# Erweiterung eines Programms



## Generic1 (7. Aug 2008)

Hallo,

ich plane gerade ein größeres Projekt und frage mich gerade wie ich die zukünftigen Erweiterungen berücksichtigen soll,
Ich plane natürlich in die Richtung das einige Patterns verwende (wos Sinn macht) aber mir geht der Gedanke mit den Plugins nicht mehr aus dem Kopf, macht es Sinn dass ich mein Projekt in die Richtung treibe, dass ich mit plugins das Programm erweitern könnte und wieviel Aufwand steckt dahinter, das so zu Realisieren,

Es geht um eine Datenbankanbindung auf der einen Seite (Model) und dem Darstellen der Daten auf der anderen Seite (View)
Das Projekt soll dann stetig erweitert werden,

Was denkt ihr darüber? Gibts vielleicht einen Link oder ein gutes Buch zu diesem Thema?


----------



## maki (7. Aug 2008)

Man hält das  Programm am flexibelsten in dem man nur Dinge einbaut, die gebraucht werden und genügend Unittests hat um Refactoring zu ermöglichen.


----------



## Generic1 (7. Aug 2008)

UnitTest sind sowieso Standard, und ich werd auch nur programmieren, was wirklich von nöten ist, aber ich möchte mir das Erweitern so einfach wie möglich machen, wenn ein Kunde etwas will, dann soll er sich das Plugin, dass ich ihm programmiere, einfach installieren,
es geht ja auch um die Vermeidung einer Neuinstallation, 
am Besten wäre es, wenn man die Erweiterung sogar zur Laufzeit tätigen kann,

Gibts in diese Richtung einen vernünftigen Lösungsweg?

++++++

■ AUFGABEN ■
[1] Schreib den Teil des Ausgangstexts, der mit "UnitTest sind sowieso" anfängt und bis "einen vernünftigen Lösungsweg?" geht, noch einmal ab und ersetze dabei "Kunde" durch "Auftraggeber".
[2] Fass den Absatz im Ausgangstext, der mit „UnitTest sind sowieso Standard“ beginnt, als kurze Stichpunktliste zusammen, ohne die wichtigsten Aussagen wegzulassen.

■ VORLIEGENDE EINTRÄGE ■
++++++

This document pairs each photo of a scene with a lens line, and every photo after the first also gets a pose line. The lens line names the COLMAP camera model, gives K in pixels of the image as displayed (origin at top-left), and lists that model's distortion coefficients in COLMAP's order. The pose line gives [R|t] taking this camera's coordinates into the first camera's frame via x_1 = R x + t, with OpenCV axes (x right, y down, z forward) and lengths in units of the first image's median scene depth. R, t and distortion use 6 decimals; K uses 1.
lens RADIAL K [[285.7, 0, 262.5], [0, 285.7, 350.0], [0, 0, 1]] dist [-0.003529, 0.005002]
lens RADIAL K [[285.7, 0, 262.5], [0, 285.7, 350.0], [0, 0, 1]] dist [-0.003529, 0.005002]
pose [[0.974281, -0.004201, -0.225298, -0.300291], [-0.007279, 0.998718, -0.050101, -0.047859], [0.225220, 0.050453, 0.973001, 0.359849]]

++++++

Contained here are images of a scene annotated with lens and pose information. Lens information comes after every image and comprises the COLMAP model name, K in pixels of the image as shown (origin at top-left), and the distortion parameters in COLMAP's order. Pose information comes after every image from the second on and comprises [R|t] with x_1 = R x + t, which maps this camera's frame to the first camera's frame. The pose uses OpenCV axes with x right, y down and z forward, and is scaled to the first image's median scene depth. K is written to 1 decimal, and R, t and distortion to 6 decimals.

++++++

■ LÖSUNGEN ■
[1]
UnitTest sind sowieso Standard, und ich werd auch nur programmieren, was wirklich von nöten ist, aber ich möchte mir das Erweitern so einfach wie möglich machen, wenn ein Auftraggeber etwas will, dann soll er sich das Plugin, dass ich ihm programmiere, einfach installieren,
es geht ja auch um die Vermeidung einer Neuinstallation, 
am Besten wäre es, wenn man die Erweiterung sogar zur Laufzeit tätigen kann,

Gibts in diese Richtung einen vernünftigen Lösungsweg?

[2]
- Unittests sind ohnehin Standard.
- Programmiert wird nur, was wirklich nötig ist.
- Das Erweitern soll so einfach wie möglich sein: Ein Kunde soll ein für ihn programmiertes Plugin einfach installieren können.
- Eine Neuinstallation soll vermieden werden.
- Am besten ließen sich Erweiterungen sogar zur Laufzeit vornehmen.